Japan picture

                Japan reported a 2.3% contraction in its economy during the fourth quarter.  This comes as the third contraction in the last four quarters, a worrisome sign for its economy and chances for a double dip.   Floods in Thailand hurt production and a strong yen are the main sources for its GDP miss.  Exports were down 3.1% on a stronger yen as governments around the world were unwilling to pay a higher premium for goods.

The Bank of Japan concludes a two day meeting on Tuesday to decide what monetary easing policies should be used to help save Japan’s delicate economic state.  Bank of Japan Governor, Masaaki Shirakawa commented that Japan’s economy was in a “severe state”.

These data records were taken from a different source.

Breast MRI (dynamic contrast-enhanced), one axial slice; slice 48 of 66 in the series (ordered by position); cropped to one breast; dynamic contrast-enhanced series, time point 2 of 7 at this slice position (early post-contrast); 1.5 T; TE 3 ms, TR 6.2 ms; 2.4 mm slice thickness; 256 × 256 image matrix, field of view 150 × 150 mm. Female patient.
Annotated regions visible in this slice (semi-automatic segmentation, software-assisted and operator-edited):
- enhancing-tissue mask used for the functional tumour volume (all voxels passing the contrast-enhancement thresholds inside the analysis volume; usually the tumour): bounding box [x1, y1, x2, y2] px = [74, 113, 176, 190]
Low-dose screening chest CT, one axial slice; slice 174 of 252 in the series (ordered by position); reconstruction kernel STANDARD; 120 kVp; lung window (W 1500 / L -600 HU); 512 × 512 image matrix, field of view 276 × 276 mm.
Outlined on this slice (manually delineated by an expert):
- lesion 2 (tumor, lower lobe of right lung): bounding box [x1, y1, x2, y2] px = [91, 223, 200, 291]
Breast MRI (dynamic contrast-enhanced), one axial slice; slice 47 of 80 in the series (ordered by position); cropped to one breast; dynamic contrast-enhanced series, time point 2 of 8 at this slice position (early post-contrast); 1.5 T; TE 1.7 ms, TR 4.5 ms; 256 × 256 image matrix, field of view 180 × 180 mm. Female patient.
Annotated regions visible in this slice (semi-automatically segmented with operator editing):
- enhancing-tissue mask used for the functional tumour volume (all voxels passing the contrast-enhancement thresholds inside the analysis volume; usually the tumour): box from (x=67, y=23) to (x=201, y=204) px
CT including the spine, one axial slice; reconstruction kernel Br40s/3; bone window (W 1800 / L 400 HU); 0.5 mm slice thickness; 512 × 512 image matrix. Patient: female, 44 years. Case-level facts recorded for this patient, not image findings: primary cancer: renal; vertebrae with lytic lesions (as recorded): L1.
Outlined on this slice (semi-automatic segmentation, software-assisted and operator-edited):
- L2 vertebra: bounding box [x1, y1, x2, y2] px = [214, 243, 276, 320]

Analysts were expecting only a contraction of 1.3% but Japan reported a 2.3% contraction.  However, the report exposed many other unflattering numbers.  Private inventories fell 0.3%, public investment was down 9.5%, the yen hit its highest level since the end of World War 2, and 2011 was Japan’s first trade deficit in 31 years.  These are all very awful signs that could be pointing towards a double dip recession.  Japan is having a hard time recovering from the tragic earthquake back in 2011 and it is certainly taking its toll on the economy.

Executives from Toyota and Nissan say that it is near impossible to export cars and make money at this exchange rate.  The carmakers express that tough times may be ahead as they cut forecasts and earnings projections.

However, there are signs that the worst may be over and Japan could be starting off a recovery.  For one thing, analysts see full year 2012 GDP coming in at 1.7% on a stronger US economy and getting its act together by easing its currency and making exports cheaper.  Another good sign is machine orders were up 10% in October to December, making analysts believe Japan could be returning to industrial production levels prior to the earthquake.  Analysts believe a rise in investment could help boost the economy in the coming year.

If you are a contrarian investor, then Japan may be the investment for you.  Clearly times are tough but if the analysts prove to be right, you could be sitting on a gold mine.  Conversely, if the Bank of Japan fails to keep the economy in check and ease its currency then this recovery scenario could prove to be just a bunch of high hopes.